- GIVEN DATA:
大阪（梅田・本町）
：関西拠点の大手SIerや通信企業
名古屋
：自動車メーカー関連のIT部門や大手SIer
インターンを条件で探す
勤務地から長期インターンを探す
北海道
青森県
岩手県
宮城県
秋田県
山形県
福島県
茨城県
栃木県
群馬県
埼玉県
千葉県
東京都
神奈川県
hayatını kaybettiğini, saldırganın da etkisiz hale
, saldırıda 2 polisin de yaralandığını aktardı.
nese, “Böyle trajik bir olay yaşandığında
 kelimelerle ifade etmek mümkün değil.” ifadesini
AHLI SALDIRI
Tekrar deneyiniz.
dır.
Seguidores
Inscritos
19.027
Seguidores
---
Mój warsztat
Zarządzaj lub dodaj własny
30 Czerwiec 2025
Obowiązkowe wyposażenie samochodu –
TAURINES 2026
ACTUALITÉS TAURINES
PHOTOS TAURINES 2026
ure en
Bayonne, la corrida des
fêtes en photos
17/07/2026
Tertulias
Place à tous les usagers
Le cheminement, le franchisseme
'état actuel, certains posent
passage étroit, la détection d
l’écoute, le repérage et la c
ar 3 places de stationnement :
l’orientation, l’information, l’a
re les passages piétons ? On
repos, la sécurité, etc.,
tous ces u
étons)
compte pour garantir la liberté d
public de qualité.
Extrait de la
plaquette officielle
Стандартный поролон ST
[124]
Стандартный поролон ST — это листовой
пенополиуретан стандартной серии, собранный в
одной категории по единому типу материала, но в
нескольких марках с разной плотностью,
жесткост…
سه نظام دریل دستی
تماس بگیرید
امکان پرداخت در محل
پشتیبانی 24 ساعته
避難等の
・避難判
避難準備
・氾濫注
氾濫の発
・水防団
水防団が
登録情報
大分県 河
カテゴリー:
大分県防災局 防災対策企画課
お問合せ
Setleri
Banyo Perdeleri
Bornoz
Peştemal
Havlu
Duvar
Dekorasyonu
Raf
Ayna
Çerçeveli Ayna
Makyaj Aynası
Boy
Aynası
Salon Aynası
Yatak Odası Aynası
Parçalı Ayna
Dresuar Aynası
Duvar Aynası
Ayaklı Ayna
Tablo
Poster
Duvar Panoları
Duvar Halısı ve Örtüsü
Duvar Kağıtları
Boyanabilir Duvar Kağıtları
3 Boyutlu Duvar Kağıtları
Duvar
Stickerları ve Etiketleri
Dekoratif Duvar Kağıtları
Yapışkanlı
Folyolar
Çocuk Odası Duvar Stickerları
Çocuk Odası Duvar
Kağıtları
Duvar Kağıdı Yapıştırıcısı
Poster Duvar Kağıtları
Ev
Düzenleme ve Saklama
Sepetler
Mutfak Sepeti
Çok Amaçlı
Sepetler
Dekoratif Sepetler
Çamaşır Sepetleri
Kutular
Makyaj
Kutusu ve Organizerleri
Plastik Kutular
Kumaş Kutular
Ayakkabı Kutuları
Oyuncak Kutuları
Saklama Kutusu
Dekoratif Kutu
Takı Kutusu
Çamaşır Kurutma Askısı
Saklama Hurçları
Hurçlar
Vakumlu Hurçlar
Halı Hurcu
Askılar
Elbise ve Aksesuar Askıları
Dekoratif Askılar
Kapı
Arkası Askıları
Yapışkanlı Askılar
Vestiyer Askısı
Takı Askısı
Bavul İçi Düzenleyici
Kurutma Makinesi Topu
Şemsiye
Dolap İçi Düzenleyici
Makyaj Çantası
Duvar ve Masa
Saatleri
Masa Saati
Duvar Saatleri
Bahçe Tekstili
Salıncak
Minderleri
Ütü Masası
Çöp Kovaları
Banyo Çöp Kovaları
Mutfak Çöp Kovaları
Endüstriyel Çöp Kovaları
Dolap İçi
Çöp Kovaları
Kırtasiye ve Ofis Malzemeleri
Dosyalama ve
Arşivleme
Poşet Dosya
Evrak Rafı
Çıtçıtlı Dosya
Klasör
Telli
---
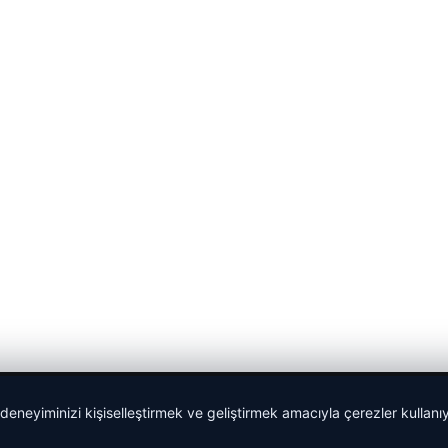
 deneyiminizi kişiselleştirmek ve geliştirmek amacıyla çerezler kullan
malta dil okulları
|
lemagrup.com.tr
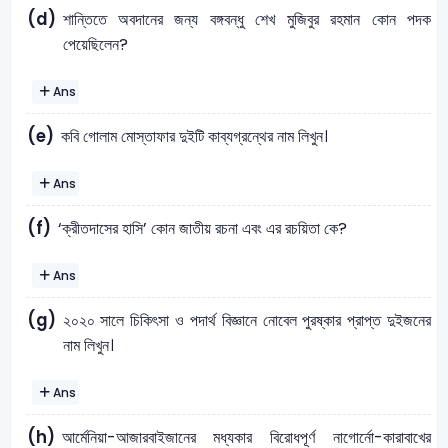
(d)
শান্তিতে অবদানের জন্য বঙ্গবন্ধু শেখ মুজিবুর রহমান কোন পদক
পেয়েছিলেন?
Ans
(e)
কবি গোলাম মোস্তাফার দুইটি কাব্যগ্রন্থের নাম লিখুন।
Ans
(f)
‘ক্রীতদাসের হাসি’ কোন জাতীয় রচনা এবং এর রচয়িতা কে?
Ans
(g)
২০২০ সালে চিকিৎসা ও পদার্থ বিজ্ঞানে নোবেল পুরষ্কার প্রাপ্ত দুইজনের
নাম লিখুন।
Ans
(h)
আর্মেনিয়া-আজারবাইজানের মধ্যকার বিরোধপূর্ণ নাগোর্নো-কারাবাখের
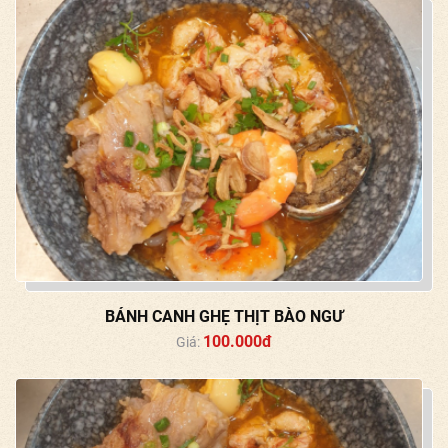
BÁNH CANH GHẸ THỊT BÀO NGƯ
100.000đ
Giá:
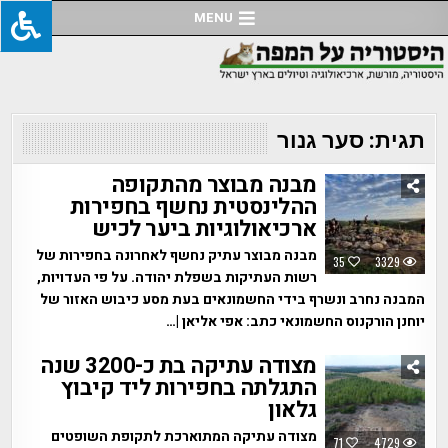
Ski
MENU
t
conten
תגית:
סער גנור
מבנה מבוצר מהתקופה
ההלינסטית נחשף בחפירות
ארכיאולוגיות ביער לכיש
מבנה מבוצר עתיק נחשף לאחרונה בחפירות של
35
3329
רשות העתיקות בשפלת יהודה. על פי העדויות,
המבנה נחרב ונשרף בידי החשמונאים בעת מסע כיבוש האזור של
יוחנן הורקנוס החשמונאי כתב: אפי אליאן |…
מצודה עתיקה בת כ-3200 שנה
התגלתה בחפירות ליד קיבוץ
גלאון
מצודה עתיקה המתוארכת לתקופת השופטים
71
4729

- WORK INSTRUCTIONS:
Copy every line of the listing containing the string "מצודה".

- TASK OUTPUT:
מצודה עתיקה בת כ-3200 שנה
מצודה עתיקה המתוארכת לתקופת השופטים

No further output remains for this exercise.